Satisfied and warm, I resume exploring the old city streets. It’s beautiful—small shops, cafés, restaurants. It’s hard to imagine that just three decades ago, everyone here was at war. The city was under constant siege. There’s no sign of the destruction now. I stroll through the streets and alleys, stopping at a café for some baklava. It’s not like the baklava I know, but it’s incredibly tasty.

Feeling the chill again, I head to my hotel. Tomorrow, I’ll return to Montenegro.

I choose a different border crossing for my return journey. A long road lies ahead, but I’m in no hurry—this is a chance to explore another region. The road climbs through forested mountains. The scenery is breathtaking—I can’t believe such beauty exists. I stop every few kilometers to take photos. The road passes through small villages, smoke rising from every chimney. Dusk is approaching, and I realize I won’t make it to the border today. Passing through towns, I stop at markets to buy cheese that doesn’t need refrigeration and some vegetables. I stop at a café and continue riding along a road that leads toward the setting sun. The stunning view prompts me to activate my GoPro to capture the moment.

“Oh wow!” There’s a restaurant. I should eat—going to bed hungry isn’t an option. Restaurants close early in this country, and it’s unlikely I’ll find an open one later, especially in the villages. I park my bike near the entrance. Inside, groups of men are drinking alcohol. I ask one of them where the bathroom is—he’s too drunk to answer, mumbling something incomprehensible, so I find it on my own.

The menu is in English, but the dishes are unfamiliar. I order a local specialty without knowing what it is—the waiter says it’s steak. It arrives, but calling it steak is a stretch. It’s beef wrapped in dough, garnished with mayonnaise stripes. Only the Coke Zero is decent. I eat to fill up and continue riding towards the nearest town. After 12 kilometers—then 5 more—I arrive. The streets are empty, the shops closed, and Google and Booking show no hotels in town. I stop at a place that looks like a hotel with a restaurant. The waiter says it’s only a restaurant and directs me to a hotel at the edge of town.

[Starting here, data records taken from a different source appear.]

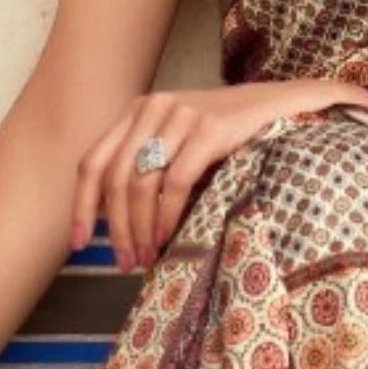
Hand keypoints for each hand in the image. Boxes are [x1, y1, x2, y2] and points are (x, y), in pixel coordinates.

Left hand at [71, 77, 367, 270]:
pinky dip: (165, 215)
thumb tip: (110, 219)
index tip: (79, 246)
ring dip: (139, 229)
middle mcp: (153, 106)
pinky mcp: (209, 128)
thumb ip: (148, 168)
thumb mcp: (182, 146)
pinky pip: (174, 181)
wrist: (288, 105)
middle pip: (115, 179)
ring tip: (146, 259)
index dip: (80, 206)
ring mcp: (181, 114)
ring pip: (140, 183)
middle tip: (125, 264)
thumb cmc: (232, 136)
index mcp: (139, 110)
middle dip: (116, 229)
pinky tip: (167, 239)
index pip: (93, 162)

At the hotel entrance, I see a parking lot full of cars and hear loud music—there’s a wedding. “Any rooms?” I ask the receptionist. “No rooms, we have a wedding,” he replies. Despairing, I head back to my bike. It’s 9 PM, and freezing. The receptionist approaches me: “If you leave by 8 AM, I have a room.” “Perfect,” I say—I want to leave early anyway. He shows me where to park, and I head to my room. What a relief—the room is warm, new, and cozy, all for 25 euros. First thing, I take a hot shower, which thaws me out and leaves me feeling safe and relaxed. I crawl into bed, the sheets soft, wrapped in a warm duvet, grateful for my luck. Instead of riding on and searching for a hotel, I’m in bed, ready to sleep.

7:00 AM—I sit down for breakfast: two fried eggs, cheese, bread, and coffee. I have the whole day ahead, but I leave before the wedding guests wake up. I didn’t check the route before sleeping, and now, after just an hour of riding, I find myself at the Bosnia-Montenegro border.

Four cows roam near the line of cars, grazing on green grass. Three large stray dogs sleep by the border checkpoint. The line moves quickly, and within 15 minutes, I’m riding in the Republic of Montenegro.

The road winds through formidable mountains, eventually revealing a bay surrounded by peaks. I follow the road down to the water’s edge. At the first town I reach, I’ll stop to rest.